● **Action item**: The response should contain only those lines of the entries below that include the string "Kujang".

● **The data**:
^^^^^^^^^^^^^^^^

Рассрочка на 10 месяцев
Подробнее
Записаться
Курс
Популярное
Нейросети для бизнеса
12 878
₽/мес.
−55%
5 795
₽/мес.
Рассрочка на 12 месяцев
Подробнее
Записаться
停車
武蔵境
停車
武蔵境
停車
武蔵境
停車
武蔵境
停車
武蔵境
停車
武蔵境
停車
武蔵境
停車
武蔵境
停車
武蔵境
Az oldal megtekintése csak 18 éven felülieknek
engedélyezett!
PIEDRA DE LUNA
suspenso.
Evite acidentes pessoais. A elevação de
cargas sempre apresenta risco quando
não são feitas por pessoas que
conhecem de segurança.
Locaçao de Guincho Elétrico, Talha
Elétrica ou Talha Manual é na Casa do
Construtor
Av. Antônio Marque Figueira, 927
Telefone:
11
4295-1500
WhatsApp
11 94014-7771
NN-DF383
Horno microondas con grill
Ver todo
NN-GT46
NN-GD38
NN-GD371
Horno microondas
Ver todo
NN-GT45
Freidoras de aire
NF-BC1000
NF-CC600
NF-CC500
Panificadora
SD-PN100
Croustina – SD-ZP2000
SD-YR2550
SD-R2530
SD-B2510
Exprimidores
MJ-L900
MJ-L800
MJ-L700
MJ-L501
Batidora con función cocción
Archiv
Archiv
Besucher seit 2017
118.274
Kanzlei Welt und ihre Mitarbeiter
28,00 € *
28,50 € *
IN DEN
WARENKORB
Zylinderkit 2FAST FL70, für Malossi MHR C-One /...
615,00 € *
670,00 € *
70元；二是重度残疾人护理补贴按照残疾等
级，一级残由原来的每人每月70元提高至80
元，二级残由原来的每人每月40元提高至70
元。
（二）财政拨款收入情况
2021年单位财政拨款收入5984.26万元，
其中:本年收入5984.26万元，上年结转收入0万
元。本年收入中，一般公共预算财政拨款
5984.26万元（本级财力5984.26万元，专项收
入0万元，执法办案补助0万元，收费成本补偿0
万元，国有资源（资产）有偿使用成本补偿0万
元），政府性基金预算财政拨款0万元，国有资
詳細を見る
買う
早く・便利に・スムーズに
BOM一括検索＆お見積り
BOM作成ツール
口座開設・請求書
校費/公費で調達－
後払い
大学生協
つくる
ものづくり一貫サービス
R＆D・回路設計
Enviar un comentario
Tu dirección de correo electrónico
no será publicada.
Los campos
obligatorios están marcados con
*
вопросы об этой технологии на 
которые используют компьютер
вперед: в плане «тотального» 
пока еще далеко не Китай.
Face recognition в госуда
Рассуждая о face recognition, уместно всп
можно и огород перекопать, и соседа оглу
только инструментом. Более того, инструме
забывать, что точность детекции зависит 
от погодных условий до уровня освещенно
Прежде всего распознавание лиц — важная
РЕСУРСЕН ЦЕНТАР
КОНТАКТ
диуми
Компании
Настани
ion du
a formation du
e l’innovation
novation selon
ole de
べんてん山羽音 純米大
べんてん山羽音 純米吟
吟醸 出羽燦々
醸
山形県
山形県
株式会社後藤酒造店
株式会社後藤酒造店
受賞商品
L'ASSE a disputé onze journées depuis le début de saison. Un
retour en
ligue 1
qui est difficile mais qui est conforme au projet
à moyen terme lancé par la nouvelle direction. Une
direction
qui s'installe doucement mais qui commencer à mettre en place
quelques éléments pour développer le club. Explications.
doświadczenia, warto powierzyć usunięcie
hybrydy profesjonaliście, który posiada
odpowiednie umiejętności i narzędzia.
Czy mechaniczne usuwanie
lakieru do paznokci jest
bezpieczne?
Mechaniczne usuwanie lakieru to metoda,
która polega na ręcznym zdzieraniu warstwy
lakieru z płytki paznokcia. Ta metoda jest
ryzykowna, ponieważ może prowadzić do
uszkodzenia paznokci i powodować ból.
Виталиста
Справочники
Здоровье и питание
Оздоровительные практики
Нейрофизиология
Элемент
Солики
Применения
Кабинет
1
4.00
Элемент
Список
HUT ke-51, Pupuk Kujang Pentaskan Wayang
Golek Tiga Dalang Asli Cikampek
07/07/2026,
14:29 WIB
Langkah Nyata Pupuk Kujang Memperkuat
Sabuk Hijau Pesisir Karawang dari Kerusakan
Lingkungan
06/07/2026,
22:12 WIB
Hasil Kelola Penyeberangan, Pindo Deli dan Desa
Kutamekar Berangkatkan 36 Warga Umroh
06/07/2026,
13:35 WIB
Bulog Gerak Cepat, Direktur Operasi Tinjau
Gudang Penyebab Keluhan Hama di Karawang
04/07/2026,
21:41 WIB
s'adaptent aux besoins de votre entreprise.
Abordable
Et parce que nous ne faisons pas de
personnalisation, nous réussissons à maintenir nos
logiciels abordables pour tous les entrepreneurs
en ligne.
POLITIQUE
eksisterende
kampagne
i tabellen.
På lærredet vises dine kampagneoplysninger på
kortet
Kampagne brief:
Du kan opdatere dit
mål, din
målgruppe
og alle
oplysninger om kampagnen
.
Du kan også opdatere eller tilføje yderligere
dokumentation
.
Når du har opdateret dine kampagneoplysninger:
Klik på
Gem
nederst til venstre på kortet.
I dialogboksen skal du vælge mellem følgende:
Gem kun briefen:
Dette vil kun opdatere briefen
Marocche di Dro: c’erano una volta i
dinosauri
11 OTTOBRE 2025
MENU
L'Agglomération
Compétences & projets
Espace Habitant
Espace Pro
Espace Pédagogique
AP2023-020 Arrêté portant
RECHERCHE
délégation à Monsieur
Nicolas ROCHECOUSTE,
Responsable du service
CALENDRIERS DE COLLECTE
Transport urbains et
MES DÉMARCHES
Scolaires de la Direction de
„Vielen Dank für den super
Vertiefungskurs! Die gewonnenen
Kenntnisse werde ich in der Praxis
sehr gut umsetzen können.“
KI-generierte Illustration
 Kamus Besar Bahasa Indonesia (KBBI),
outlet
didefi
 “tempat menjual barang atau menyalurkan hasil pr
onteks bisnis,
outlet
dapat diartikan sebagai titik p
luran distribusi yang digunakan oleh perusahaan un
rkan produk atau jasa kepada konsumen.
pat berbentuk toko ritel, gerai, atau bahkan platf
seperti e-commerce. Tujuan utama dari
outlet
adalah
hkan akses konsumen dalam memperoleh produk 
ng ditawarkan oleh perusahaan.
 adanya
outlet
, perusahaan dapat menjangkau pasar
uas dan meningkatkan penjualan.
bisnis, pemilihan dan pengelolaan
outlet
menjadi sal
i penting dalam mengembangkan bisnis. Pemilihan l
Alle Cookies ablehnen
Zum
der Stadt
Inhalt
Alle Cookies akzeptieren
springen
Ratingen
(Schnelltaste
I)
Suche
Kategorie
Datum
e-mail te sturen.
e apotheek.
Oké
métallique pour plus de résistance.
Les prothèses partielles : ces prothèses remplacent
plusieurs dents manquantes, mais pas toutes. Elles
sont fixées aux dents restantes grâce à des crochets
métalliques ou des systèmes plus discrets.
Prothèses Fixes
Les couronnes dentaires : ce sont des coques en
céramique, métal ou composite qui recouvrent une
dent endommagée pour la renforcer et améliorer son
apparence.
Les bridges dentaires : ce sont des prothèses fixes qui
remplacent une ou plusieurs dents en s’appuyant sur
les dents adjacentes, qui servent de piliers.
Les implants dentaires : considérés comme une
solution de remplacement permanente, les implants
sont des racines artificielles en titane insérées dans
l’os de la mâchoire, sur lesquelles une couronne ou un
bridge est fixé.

^^^^^^^^^^^^^^^^

● **Exercise solution**:
HUT ke-51, Pupuk Kujang Pentaskan Wayang
Langkah Nyata Pupuk Kujang Memperkuat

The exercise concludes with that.